(Stored data)
□ □ □ □ □ □ □

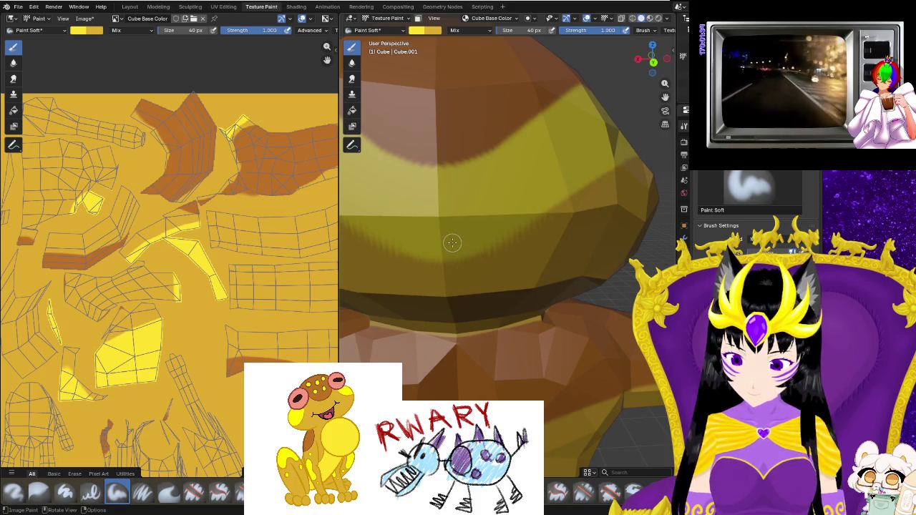
{"action": "scroll", "coordinate": [452, 242], "scroll_direction": "down", "scroll_amount": 2}
{"action": "mouse_move", "coordinate": [452, 243]}
{"action": "middle_mouse_down"}
{"action": "mouse_move", "coordinate": [456, 220]}
{"action": "mouse_move", "coordinate": [639, 243]}
{"action": "middle_mouse_up"}
{"action": "scroll", "coordinate": [608, 239], "scroll_direction": "down", "scroll_amount": 3}
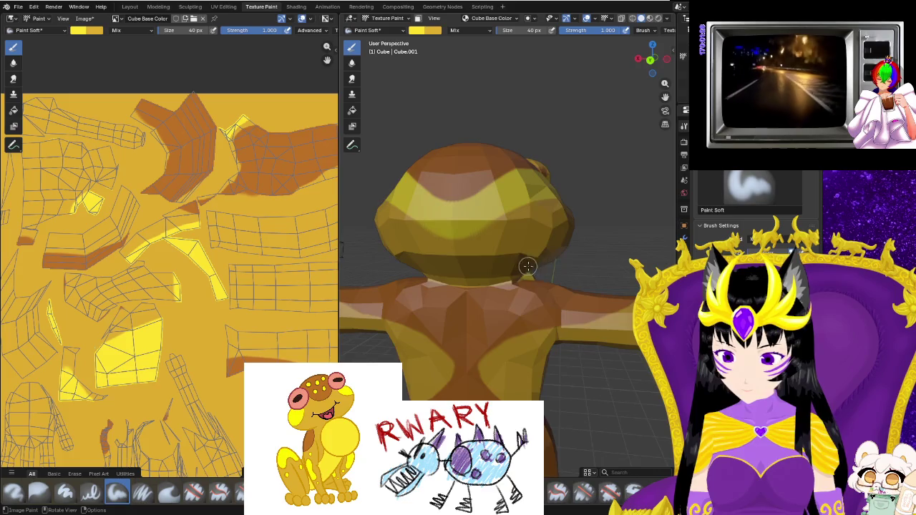
{"action": "middle_click_drag", "start_coordinate": [529, 266], "coordinate": [519, 262]}
Paint yellow around the chin along the head's lower rim.
{"action": "mouse_move", "coordinate": [519, 262]}
{"action": "left_mouse_down"}
{"action": "mouse_move", "coordinate": [468, 262]}
{"action": "mouse_move", "coordinate": [501, 257]}
{"action": "mouse_move", "coordinate": [519, 268]}
{"action": "left_mouse_up"}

□ □ □ □ □ □ □

**YOUR OBJECTIVE**
Would you please repeat the entries above verbatim, excluding each picture?

**SOLUTION FOR THIS TASK**
{"action": "scroll", "coordinate": [452, 242], "scroll_direction": "down", "scroll_amount": 2}
{"action": "mouse_move", "coordinate": [452, 243]}
{"action": "middle_mouse_down"}
{"action": "mouse_move", "coordinate": [456, 220]}
{"action": "mouse_move", "coordinate": [639, 243]}
{"action": "middle_mouse_up"}
{"action": "scroll", "coordinate": [608, 239], "scroll_direction": "down", "scroll_amount": 3}
{"action": "middle_click_drag", "start_coordinate": [529, 266], "coordinate": [519, 262]}
Paint yellow around the chin along the head's lower rim.
{"action": "mouse_move", "coordinate": [519, 262]}
{"action": "left_mouse_down"}
{"action": "mouse_move", "coordinate": [468, 262]}
{"action": "mouse_move", "coordinate": [501, 257]}
{"action": "mouse_move", "coordinate": [519, 268]}
{"action": "left_mouse_up"}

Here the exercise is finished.